Corpicino – Fenomenologia dell’uomo mediatizzato
Di cosa parla questo fumetto?
Domanda non scontata. Non tanto per il contenuto della risposta – che bene o male è evidente in ogni pagina, diegetica e non – quanto più per la forma. E pur essendo l’espressione “la forma è sostanza” abusata al punto de-sostanziare qualsiasi formalizzazione, talvolta serve arrendersi alla vittoria di questo plasticismo linguistico ed utilizzarlo.
Perciò, di cosa parla questo fumetto? Darvi una mia sintesi sarebbe, oltre che facile, semplificatorio. Penso sia molto più illuminante il riassunto che una competente (?) giornalista fa, ad inizio storia, destreggiandosi stentatamente in quel nugolo di lacrime di coccodrillo che è la folla assetata di telecamere alle sue spalle:
«Stanotte su questa tranquilla provincia si è abbattuta, implacabile, la tragedia. Poco lontano da qui, nel luogo ormai ribattezzato “Il Bosco dell’Orrore” è stato trovato il corpo senza vita del piccolo Marcellino Diotisalvi, brutalmente ucciso.» […] «Il piccolo Marcellino Diotisalvi è un tenero bambino di otto anni, allegro, solare, pieno di vita, fino a ieri sera, quando la morte lo strappa ai suoi affetti in quel maledetto bosco dell’orrore. Quale abominevole mostro disumano può aver voluto uccidere un bambino, colpevole solo di essere innocente? Il suo corpicino, straziato, martoriato, abbandonato da solo nella nuda terra.»
Senza sfociare in lezioni di sintattica, analizzerei per un momento queste frasi… concedetemi del cinismo: un omicidio, quale che sia la categoria della vittima, è una cosa disprezzabile, penso saremo tutti d’accordo. Il problema è, appunto, la messa in forma di quando lo si racconta. E una morte è senza dubbio un dramma per chi le sta intorno, una tragedia… ma volete mettere a paragone l’enfasi dell’articolo determinativo? Impagabile. Step uno completato: unicizzare, sensazionalizzare. Pancia colpita, attenzione guadagnata.

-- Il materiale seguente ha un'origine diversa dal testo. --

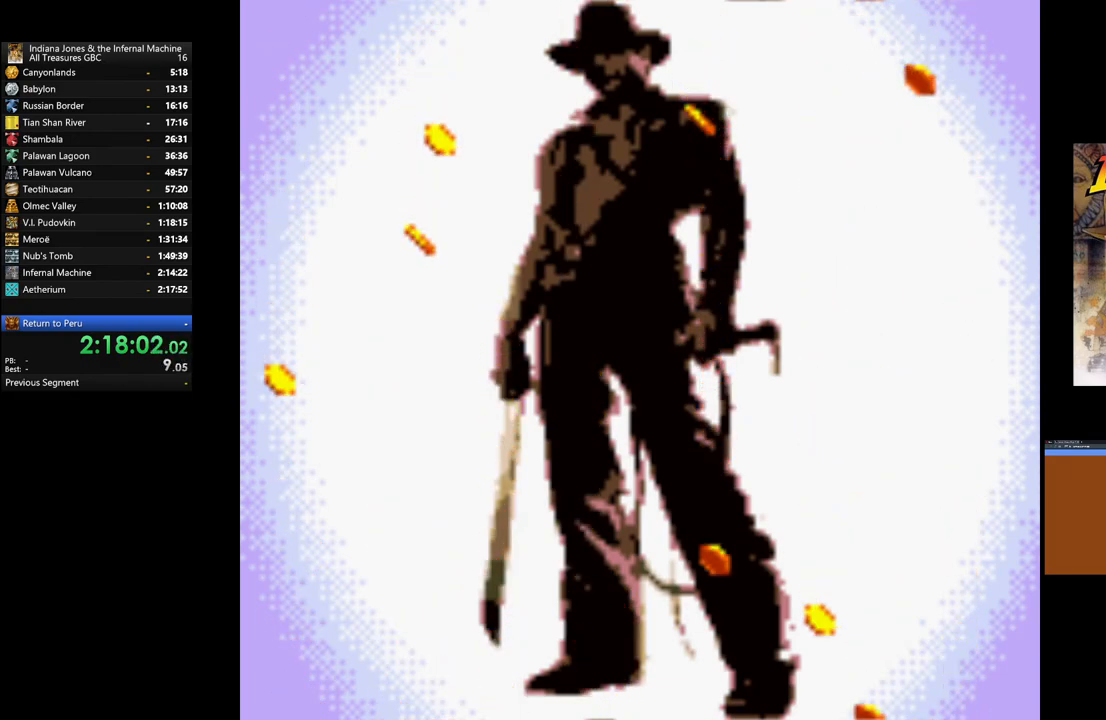
{"buttons": ["A"], "left_stick": "center", "right_stick": "center", "events": [[50, "A", "up"], [133, "A", "down"], [233, "A", "up"], [333, "A", "down"], [433, "A", "up"], [500, "A", "down"]]}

Step due: la vittima non è un bambino. Troppo facile così. La vittima è una lista della spesa di aggettivi incarnata in un minuto essere umano. La vittima è un tenero, allegro, solare, pieno di vita (questa mi fa davvero ridere) bambino, che – oltre al danno la beffa – è stato brutalmente ucciso. Capito? Brutalmente.
Step tre: nel caso non fosse chiaro, ricordiamolo ancora: brutalmente. Vi pare interessante un corpo senza vita quando questo può essere anche straziato, martoriato, abbandonato nella nuda terra? Molto meglio in questo modo, non credete? Anche questo passaggio è stato completato: indignazione assicurata.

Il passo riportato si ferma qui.